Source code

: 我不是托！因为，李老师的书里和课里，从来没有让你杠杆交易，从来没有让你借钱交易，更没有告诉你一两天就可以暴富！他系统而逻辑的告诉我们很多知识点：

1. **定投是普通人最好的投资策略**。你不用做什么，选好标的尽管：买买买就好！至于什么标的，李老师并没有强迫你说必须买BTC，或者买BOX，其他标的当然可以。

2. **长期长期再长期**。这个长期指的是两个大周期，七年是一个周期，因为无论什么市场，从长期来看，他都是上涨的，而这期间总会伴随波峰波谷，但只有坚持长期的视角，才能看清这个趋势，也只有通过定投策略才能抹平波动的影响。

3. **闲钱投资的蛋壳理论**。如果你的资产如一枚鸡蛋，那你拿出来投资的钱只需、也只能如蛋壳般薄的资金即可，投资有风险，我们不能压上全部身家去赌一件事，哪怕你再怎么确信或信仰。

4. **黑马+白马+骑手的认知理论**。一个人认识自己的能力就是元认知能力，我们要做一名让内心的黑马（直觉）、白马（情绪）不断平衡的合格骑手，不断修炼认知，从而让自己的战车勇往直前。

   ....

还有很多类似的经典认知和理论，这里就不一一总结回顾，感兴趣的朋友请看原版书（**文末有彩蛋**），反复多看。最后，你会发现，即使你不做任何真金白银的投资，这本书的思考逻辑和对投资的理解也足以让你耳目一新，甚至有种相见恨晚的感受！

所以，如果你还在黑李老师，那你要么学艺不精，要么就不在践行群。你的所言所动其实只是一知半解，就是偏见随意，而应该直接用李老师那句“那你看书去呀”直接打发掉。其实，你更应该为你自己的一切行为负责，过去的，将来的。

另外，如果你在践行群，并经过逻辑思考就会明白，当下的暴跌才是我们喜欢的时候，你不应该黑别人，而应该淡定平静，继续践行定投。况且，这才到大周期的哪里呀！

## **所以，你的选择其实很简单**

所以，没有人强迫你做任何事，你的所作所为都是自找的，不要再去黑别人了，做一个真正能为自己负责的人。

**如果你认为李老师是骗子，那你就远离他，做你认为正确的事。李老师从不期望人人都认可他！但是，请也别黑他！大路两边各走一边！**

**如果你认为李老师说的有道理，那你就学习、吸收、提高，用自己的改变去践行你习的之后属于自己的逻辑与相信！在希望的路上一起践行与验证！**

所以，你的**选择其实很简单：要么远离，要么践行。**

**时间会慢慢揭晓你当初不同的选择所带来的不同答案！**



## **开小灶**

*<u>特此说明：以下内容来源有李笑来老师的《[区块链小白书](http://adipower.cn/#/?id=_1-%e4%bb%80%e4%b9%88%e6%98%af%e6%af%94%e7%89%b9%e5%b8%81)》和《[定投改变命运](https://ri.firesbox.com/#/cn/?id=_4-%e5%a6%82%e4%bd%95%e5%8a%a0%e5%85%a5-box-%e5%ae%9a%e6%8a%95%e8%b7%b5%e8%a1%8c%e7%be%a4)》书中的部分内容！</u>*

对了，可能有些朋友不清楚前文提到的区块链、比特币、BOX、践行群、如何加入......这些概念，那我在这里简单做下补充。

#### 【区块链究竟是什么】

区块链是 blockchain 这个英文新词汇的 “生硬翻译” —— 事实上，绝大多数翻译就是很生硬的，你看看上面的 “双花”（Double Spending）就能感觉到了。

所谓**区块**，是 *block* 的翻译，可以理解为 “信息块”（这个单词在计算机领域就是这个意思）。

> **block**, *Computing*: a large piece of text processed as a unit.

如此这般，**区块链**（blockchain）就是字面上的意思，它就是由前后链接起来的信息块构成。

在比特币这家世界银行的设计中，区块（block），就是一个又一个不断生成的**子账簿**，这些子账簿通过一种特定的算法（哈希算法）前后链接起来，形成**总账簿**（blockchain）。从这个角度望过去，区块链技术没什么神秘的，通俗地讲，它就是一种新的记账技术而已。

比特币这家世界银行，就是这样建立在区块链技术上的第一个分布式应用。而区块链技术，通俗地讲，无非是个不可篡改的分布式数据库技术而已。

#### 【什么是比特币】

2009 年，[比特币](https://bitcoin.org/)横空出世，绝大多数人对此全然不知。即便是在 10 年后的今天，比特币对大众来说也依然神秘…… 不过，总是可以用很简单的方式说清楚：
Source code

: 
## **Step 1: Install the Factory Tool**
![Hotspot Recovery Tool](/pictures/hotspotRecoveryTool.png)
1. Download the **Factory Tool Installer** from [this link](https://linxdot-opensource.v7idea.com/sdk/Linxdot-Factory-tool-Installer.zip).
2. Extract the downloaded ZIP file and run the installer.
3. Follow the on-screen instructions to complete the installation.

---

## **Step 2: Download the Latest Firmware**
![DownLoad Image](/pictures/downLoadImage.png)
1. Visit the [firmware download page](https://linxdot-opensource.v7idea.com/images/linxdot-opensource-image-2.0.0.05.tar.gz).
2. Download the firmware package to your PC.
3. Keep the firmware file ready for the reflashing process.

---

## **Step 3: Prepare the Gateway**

____

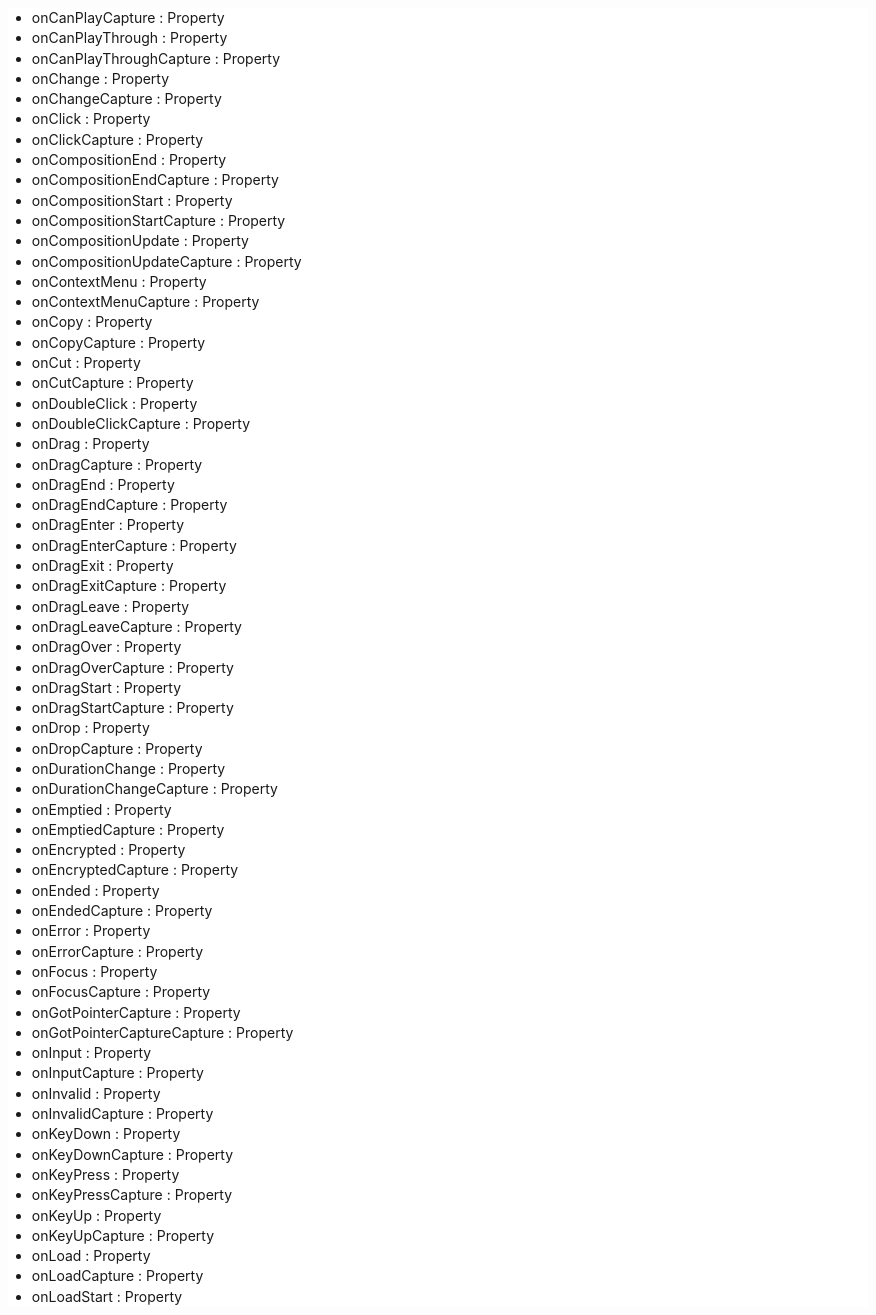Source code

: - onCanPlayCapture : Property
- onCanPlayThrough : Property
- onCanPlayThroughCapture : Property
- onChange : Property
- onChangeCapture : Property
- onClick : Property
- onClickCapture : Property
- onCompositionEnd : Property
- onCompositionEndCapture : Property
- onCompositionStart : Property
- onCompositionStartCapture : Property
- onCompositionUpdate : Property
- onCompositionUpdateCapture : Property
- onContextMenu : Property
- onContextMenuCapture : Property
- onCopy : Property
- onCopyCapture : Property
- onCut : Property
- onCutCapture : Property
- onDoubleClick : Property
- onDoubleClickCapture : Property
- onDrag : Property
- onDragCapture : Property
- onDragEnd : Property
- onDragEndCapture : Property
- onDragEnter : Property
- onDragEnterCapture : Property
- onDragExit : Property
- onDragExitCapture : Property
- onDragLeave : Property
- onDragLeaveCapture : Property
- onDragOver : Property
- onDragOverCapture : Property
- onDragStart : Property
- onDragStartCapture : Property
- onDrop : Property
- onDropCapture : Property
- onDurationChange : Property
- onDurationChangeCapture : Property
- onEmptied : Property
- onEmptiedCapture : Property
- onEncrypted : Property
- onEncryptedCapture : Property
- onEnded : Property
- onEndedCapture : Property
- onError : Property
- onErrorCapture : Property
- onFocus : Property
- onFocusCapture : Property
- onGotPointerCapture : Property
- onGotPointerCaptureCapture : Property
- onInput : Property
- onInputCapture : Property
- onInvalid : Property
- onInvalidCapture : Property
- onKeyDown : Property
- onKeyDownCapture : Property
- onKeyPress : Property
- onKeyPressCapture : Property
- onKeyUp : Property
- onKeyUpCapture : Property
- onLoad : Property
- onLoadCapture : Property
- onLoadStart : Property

____

**What is needed:**
Pull out every line of the records above that contains the word "pictures".

**Written solution:**
![Hotspot Recovery Tool](/pictures/hotspotRecoveryTool.png)
![DownLoad Image](/pictures/downLoadImage.png)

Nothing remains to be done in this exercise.